Include with installer (extra files)¶
The Include with installer section lets you attach any additional files to the installer. Click + Add File to pick them. They're bundled into the installer and copied to the install directory alongside the main executable.
Common uses:
- User Guide PDF —
UserGuide.pdf,Manual.pdf, or similar — lands next to the.exein the install folder. Users find it if they ever browse there; linkable from your app's Help menu if you want. - README.txt — a "first-run notes" document, changelog highlights, or quick start
- Sample data —
.csv,.json,.sqlitefiles your app references or loads as starter data - Icon packs or asset folders your app reads at runtime (if they weren't bundled into PyInstaller)
- Config templates — example
config.toml,settings.ini, etc. users can edit
Each file appears in a list; use Clear to remove them all and start over. The file list only applies to the Windows installer output — the standalone .exe and Linux AppImage builds don't read this list.
Where extra files land at install time
All attached files copy into the same folder as the installed .exe — %LOCALAPPDATA%\Programs\<YourApp>\ by default (per-user install, no UAC). They're uninstalled when the user uninstalls the app.
Advanced Options¶
Click the ▶ Advanced Options disclosure in the Build dialog to reveal these. They're hidden by default because most projects build fine with the defaults — only touch these when you know why.
Windowed (no console)¶
Default: on for GUI targets (PySide6, Flet, CustomTkinter); off for General Python.
Controls whether the .exe opens a console window alongside the app:
- On (GUI apps) — no console.
print()output is silently discarded at runtime. Users see only your window. - Off (CLI apps) — console opens when the
.exeruns.print()andinput()work normally. Required for General Python / CLI tools.
Turn OFF for a GUI app if you're debugging and want to see print() output in a console alongside the window.
Single file executable¶
Default: on for Windows, disabled on Linux.
- On — PyInstaller produces one
.execontaining everything. Slower first launch (unpacks to temp), but easier to ship. - Off — PyInstaller produces a folder with the
.exe+ dozens of supporting DLLs. Faster launch, harder to distribute.
Linux note: This option is forced OFF on Linux because AppImages need directory mode for Qt plugin compatibility. Not something you can override from the dialog.
UPX compression (30-50% smaller)¶
Default: on.
UPX compresses the final executable. A typical PySide6 app drops from ~120 MB to ~60 MB. The app decompresses itself into memory at launch — small slowdown on cold start, nothing noticeable after.
The status chip next to the checkbox shows:
- "Installed" (brand tan) — UPX is on your system, build uses it
- "Will download" (muted) — Whittl downloads UPX during the build (one-time, cached)

(Collected data entries)
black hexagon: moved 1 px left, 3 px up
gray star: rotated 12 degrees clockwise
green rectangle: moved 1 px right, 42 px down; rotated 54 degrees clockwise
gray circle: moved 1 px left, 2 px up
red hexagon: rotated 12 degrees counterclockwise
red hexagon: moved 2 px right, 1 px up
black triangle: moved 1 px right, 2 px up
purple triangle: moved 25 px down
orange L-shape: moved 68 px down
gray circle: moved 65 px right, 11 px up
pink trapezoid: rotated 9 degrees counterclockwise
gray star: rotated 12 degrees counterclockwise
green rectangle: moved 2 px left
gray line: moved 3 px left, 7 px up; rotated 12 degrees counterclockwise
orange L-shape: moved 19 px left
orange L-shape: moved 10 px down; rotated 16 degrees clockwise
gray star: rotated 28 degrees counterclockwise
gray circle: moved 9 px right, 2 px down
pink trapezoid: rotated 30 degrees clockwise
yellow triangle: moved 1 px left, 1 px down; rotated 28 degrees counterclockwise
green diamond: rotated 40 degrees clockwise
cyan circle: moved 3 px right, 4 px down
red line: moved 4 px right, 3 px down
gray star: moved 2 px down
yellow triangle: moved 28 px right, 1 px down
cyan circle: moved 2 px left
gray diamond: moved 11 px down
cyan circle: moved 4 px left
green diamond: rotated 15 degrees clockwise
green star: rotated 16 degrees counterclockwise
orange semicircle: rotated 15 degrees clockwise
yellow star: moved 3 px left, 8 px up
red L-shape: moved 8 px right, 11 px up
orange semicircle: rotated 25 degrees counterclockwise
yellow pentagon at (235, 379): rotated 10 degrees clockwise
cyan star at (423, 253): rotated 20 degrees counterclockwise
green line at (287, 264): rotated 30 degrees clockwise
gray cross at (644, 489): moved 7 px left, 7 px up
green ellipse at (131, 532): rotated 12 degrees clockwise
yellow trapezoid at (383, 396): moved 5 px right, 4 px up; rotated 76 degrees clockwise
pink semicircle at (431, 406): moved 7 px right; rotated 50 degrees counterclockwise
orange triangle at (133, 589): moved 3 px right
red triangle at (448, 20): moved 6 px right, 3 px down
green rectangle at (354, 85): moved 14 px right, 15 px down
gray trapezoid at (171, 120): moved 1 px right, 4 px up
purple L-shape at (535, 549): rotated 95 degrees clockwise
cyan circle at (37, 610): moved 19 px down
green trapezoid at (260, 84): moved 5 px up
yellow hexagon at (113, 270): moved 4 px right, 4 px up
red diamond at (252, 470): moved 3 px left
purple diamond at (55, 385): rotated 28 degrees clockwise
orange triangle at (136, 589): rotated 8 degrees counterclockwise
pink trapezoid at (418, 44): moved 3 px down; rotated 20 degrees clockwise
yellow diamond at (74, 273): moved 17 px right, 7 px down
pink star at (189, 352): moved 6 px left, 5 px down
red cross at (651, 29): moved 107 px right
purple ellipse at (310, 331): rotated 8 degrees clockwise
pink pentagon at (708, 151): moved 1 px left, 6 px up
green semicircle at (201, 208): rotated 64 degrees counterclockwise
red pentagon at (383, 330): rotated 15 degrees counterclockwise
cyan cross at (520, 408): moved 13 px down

→ Exercise 1
Answer these questions from the build documentation:
(a) In which folder do attached extra files land by default at install time?
(b) Why is the single file executable option forced off on Linux?
(c) With UPX compression, what size change does a typical PySide6 app see?
→ Exercise 2
Does each statement agree with the build documentation? For each, answer yes or no and quote the deciding words.
(a) The Linux AppImage build reads the list of extra files.
(b) The windowed (no console) option is on by default for General Python.
(c) Attached extra files are removed when the user uninstalls the app.
→ Exercise 3
Write the next part of the build documentation, picking up from its final line.

→ Answer section 1
(a) The same folder as the installed .exe, %LOCALAPPDATA%\Programs\<YourApp>\ by default.
(b) AppImages need directory mode for Qt plugin compatibility.
(c) It drops from about 120 MB to about 60 MB.

→ Answer section 2
(a) No: "the standalone .exe and Linux AppImage builds don't read this list."
(b) No: "off for General Python."
(c) Yes: "They're uninstalled when the user uninstalls the app."

→ Answer section 3
Turn OFF if you hit antivirus false positives — UPX-compressed executables trigger more AV heuristics than uncompressed ones. (See Antivirus deletes the built .exe.)
Debug mode¶
Default: off.
Adds PyInstaller's debug flag. The built binary logs bootstrap details to stderr on startup — which module it's importing, which plugin path it's using, which DLL it's loading.
Useful exactly once: when the built binary crashes on launch and you can't figure out why. Turn on, rebuild, run from a terminal, read the output. Then turn off.
Not useful for day-to-day builds — slows launch, leaks implementation detail.
Require administrator privileges¶
Default: off.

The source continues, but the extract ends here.